GIVEN EXERCISE 1:
Answer these questions using the text about Aleksandra Čamagić.
(a) Which faculty of the University of Belgrade did she graduate from?
(b) On what date did she resign as director of the New Belgrade Cultural Network?
(c) In what position did she appear on the electoral list in the 2016 New Belgrade municipal election?
GIVEN EXERCISE 2: Carry the text about Aleksandra Čamagić forward from its final sentence.

TEXT BLOCK:
• • •

Aleksandra Čamagić (; born 1985) is a politician and administrator in Serbia. She briefly served in the National Assembly of Serbia in 2020 as a member of the Serbian Patriotic Alliance (Srpski patriotski savez, SPAS) and is now an assistant minister in the country's ministry of family welfare and demography.

Early life and career
Čamagić was born in Belgrade, in what was then the Socialist Republic of Serbia in the Socialist Federal Republic Yugoslavia. She is a graduate of the University of Belgrade's Faculty of Philology and is a professor of English language and literature. She served as director of the New Belgrade Cultural Network until her resignation on 28 December 2020.

Politician

Municipal politics
Čamagić sought election to the New Belgrade municipal assembly in the 2016 Serbian local elections, appearing in the forty-fourth position on an independent electoral list led by incumbent mayor Aleksandar Šapić. This was too low a position for election to be a realistic prospect, and she was not elected even as the list won a narrow plurality victory with twenty-one seats.

• • •

DATA SECTION:
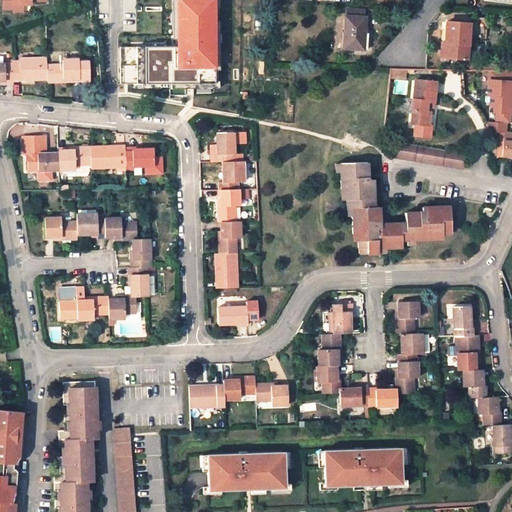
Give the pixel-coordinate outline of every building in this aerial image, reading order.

• • •

EXERCISE OUTPUT 1:
(a) The Faculty of Philology.
(b) 28 December 2020.
(c) The forty-fourth position.

EXERCISE OUTPUT 2:
Šapić's political movement was registered as the Serbian Patriotic Alliance in 2018. Čamagić was promoted to the twenty-second position on the party's list in the 2020 local elections and was this time elected when the list won twenty-three mandates. In August 2021, she was appointed to the municipality's commission for gender equality.

Čamagić served on the presidency of the SPAS. In 2021, the party was merged into the Serbian Progressive Party (Srpska napredna stranka, SNS).

Parliamentarian
Čamagić received the seventh position on the SPAS electoral list in the 2020 Serbian parliamentary election (which occurred concurrently with the local elections) and was elected when the list won eleven seats. Her term in the assembly was brief; she resigned on 19 November 2020.

Assistant minister
Čamagić now serves as an assistant minister in Serbia's ministry of family welfare and demography. In July 2021, she announced that Serbia was introducing more demanding training for foster parents and adoptive parents.

References

1985 births
Living people
Politicians from Belgrade
Members of the National Assembly (Serbia)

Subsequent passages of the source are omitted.